## WORK TASK A:
In the records, begin at the line that has "Current | Status |" and stop after the line that has "## Conclusion". Write those lines out again, switching "Test Coverage" to "Code Coverage" and changing nothing else.
========
The current lack of understanding of CO2 flow behavior in deep shale layers, particularly with its expected phase transition and using different measurement techniques, adds many complications to the prediction of the effectiveness of the fracturing process. The intention of the present study was therefore to determine the flow behavior of CO2 in shale formations and the influence of phase transition on it. Further, the influence of utilizing laboratory techniques (steady-state and transient tests) on permeability calculation was also examined. The test results enable the following conclusions to be drawn:
(1).
Much lower permeability values for liquid CO2 compared to gaseous CO2 were observed under transient conditions, due to the reduced slip-flow effect. Considering the significant difference of density between two phases, the mass flow rate of liquid CO2 is much higher than that of gaseous CO2.
(2).
========
## WORK TASK B:
Proceed with the excerpt on CO2 flow in shale formations, picking up after its last line.
========
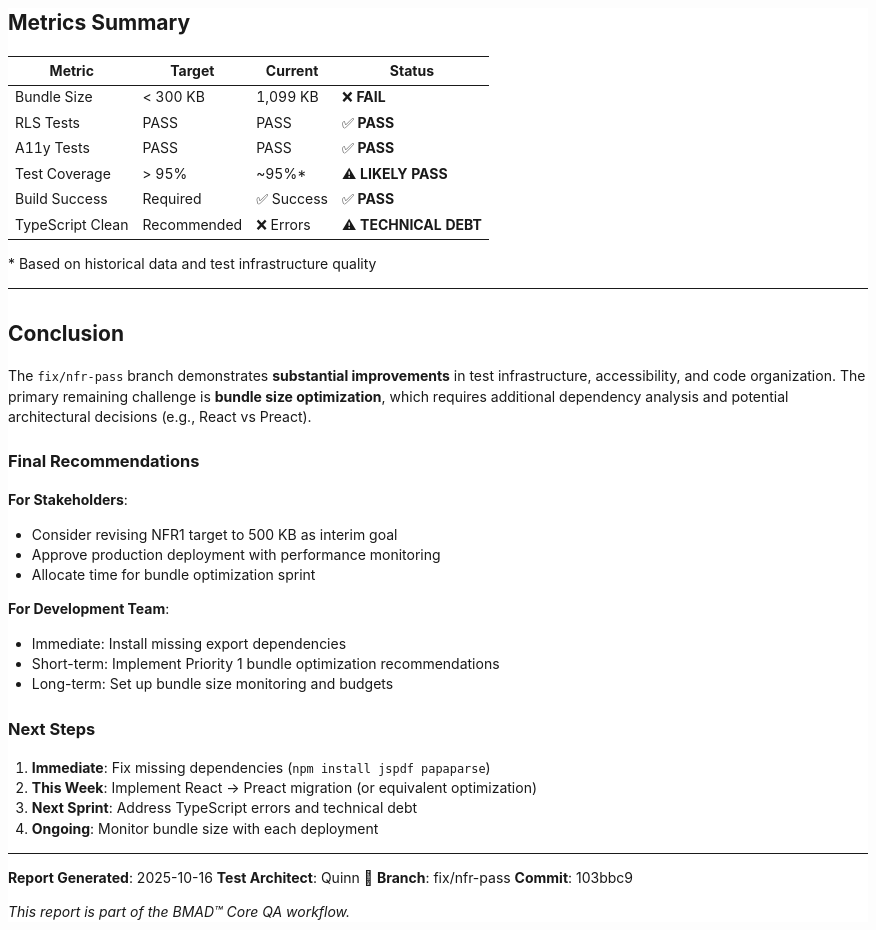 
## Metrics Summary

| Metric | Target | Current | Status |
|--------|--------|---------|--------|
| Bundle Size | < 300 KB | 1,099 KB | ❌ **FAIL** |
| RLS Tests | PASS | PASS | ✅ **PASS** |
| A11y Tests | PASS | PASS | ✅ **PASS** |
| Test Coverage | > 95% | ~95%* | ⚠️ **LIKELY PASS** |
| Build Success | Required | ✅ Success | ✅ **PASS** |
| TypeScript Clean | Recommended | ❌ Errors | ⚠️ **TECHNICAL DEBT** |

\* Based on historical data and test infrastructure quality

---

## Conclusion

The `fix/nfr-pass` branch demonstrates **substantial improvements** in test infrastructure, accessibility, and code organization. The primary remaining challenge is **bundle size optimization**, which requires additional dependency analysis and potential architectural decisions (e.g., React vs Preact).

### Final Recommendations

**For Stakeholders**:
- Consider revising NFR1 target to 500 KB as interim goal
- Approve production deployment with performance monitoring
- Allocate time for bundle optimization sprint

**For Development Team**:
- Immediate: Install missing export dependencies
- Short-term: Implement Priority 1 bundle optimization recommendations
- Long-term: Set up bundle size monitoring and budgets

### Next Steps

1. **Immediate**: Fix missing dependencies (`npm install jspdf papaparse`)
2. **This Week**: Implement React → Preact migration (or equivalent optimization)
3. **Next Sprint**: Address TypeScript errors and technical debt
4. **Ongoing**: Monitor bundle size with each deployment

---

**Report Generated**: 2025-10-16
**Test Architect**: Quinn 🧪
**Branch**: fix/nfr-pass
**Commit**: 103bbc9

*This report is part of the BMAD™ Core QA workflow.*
========
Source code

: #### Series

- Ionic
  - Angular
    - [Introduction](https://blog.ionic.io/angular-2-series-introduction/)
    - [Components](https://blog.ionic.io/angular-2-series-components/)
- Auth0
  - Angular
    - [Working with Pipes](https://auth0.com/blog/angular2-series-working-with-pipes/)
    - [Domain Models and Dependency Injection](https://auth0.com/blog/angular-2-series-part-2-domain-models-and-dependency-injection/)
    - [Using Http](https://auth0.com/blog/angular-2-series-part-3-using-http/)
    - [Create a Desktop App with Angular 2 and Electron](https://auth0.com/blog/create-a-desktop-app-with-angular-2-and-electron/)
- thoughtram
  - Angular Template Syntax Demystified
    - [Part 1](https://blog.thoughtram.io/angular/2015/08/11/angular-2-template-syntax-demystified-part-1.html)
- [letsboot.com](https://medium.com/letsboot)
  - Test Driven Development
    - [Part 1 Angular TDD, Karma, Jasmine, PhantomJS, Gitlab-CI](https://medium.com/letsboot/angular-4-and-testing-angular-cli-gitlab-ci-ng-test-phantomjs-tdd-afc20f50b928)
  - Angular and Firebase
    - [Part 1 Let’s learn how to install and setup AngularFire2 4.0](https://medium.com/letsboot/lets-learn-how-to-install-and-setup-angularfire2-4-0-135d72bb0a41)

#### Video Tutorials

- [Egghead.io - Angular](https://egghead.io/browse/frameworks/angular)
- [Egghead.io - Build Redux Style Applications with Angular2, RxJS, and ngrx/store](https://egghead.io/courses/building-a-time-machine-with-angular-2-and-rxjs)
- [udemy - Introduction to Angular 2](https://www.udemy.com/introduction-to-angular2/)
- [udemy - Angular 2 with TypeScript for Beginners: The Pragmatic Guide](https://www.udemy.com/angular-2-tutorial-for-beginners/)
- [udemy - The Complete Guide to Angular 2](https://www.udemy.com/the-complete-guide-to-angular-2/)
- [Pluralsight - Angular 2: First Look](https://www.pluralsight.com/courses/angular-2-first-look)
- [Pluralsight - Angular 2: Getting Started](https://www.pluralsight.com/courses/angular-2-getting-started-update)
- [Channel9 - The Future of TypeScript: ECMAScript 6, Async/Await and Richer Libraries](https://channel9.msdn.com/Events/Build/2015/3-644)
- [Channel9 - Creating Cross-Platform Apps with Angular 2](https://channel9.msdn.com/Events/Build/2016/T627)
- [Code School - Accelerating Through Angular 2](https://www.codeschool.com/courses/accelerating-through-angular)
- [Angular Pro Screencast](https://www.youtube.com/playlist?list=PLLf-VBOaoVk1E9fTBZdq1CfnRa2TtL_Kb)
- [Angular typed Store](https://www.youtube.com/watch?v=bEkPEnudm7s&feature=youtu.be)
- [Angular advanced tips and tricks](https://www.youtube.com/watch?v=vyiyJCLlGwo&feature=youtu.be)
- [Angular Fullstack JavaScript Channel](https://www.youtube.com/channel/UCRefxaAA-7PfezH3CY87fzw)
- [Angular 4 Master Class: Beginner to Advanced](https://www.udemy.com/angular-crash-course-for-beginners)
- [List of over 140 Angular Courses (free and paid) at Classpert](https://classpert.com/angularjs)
========
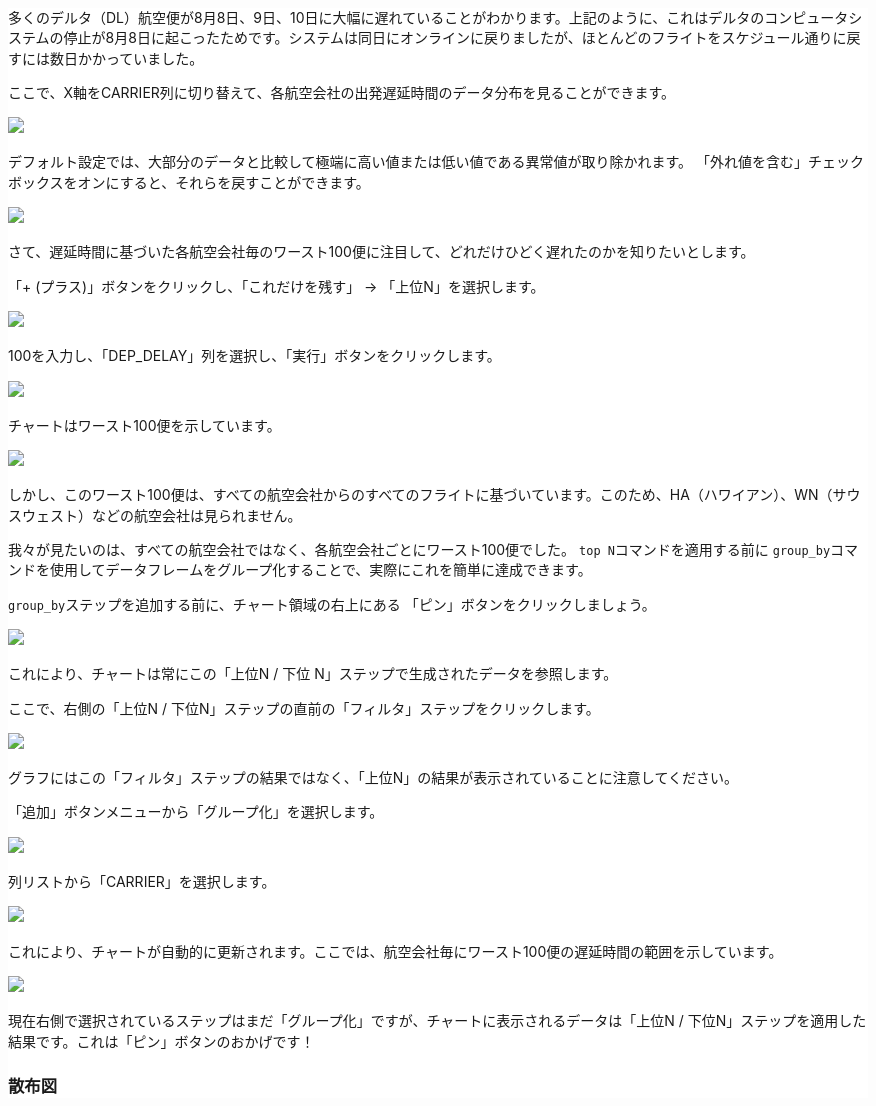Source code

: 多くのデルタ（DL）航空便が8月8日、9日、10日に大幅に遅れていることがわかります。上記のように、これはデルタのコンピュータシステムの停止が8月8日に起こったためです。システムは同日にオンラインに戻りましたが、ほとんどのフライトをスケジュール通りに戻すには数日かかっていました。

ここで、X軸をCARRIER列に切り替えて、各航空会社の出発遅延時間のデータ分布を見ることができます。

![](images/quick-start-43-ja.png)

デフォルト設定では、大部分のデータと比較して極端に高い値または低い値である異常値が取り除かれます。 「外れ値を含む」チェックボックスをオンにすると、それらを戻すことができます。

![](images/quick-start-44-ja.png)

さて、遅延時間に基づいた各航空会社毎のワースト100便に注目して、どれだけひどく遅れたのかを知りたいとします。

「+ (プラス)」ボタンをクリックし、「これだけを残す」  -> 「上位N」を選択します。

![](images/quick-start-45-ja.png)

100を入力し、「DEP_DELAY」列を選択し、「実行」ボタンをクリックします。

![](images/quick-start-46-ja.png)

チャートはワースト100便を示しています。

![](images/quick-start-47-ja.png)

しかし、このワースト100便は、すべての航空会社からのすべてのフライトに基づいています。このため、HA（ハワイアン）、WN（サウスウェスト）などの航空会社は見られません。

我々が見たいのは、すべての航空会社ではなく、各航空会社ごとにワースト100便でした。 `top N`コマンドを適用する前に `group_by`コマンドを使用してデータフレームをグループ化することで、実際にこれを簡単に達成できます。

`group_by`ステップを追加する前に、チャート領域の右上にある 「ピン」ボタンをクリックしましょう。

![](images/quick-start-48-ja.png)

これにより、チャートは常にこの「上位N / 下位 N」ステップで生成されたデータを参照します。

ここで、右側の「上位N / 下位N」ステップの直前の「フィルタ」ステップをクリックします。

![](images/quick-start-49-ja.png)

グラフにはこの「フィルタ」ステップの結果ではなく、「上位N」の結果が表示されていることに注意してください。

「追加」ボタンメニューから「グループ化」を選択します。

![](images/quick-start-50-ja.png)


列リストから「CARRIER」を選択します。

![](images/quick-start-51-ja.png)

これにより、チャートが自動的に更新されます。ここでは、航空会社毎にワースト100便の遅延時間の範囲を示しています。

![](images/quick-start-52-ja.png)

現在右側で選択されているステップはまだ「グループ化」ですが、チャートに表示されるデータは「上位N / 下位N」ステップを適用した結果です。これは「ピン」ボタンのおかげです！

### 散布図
========
## ANSWER AREA A:
| Metric | Target | Current | Status |
|--------|--------|---------|--------|
| Bundle Size | < 300 KB | 1,099 KB | ❌ **FAIL** |
| RLS Tests | PASS | PASS | ✅ **PASS** |
| A11y Tests | PASS | PASS | ✅ **PASS** |
| Code Coverage | > 95% | ~95%* | ⚠️ **LIKELY PASS** |
| Build Success | Required | ✅ Success | ✅ **PASS** |
| TypeScript Clean | Recommended | ❌ Errors | ⚠️ **TECHNICAL DEBT** |

\* Based on historical data and test infrastructure quality

---

## Conclusion

## ANSWER AREA B:
Under steady-state conditions, the heat exchange with the decrease of pore pressure can greatly decrease the flow temperature due to the unique thermodynamic properties of CO2, which can liquefy the gaseous CO2 and extend the length of liquid CO2 along the sample, and much higher density of liquid CO2 can lead to higher flow rate recorded by flowmeter at room temperature. Faster temperature variation at higher injection pressure than 9 MPa can results in the presence of small drikold particles, which is responsible for the unstable flow rate at higher injection pressure.
(3).
Permeability calculated under transient conditions is much lower than that under steady-state conditions, except the reason that the slip-flow effect under steady-state conditions increased the flow behavior of CO2 through the tested sample with ultralow permeability, the influence of temperature variation can be excluded under transient conditions due to its much lower flow rate. During the field fracturing process, liquid CO2 is injected into the formation matrix at high pore pressure, and the conditions are closer to transient laboratory conditions. Therefore, the transient permeability calculation approach is more reliable for the shale fracturing process.
(4).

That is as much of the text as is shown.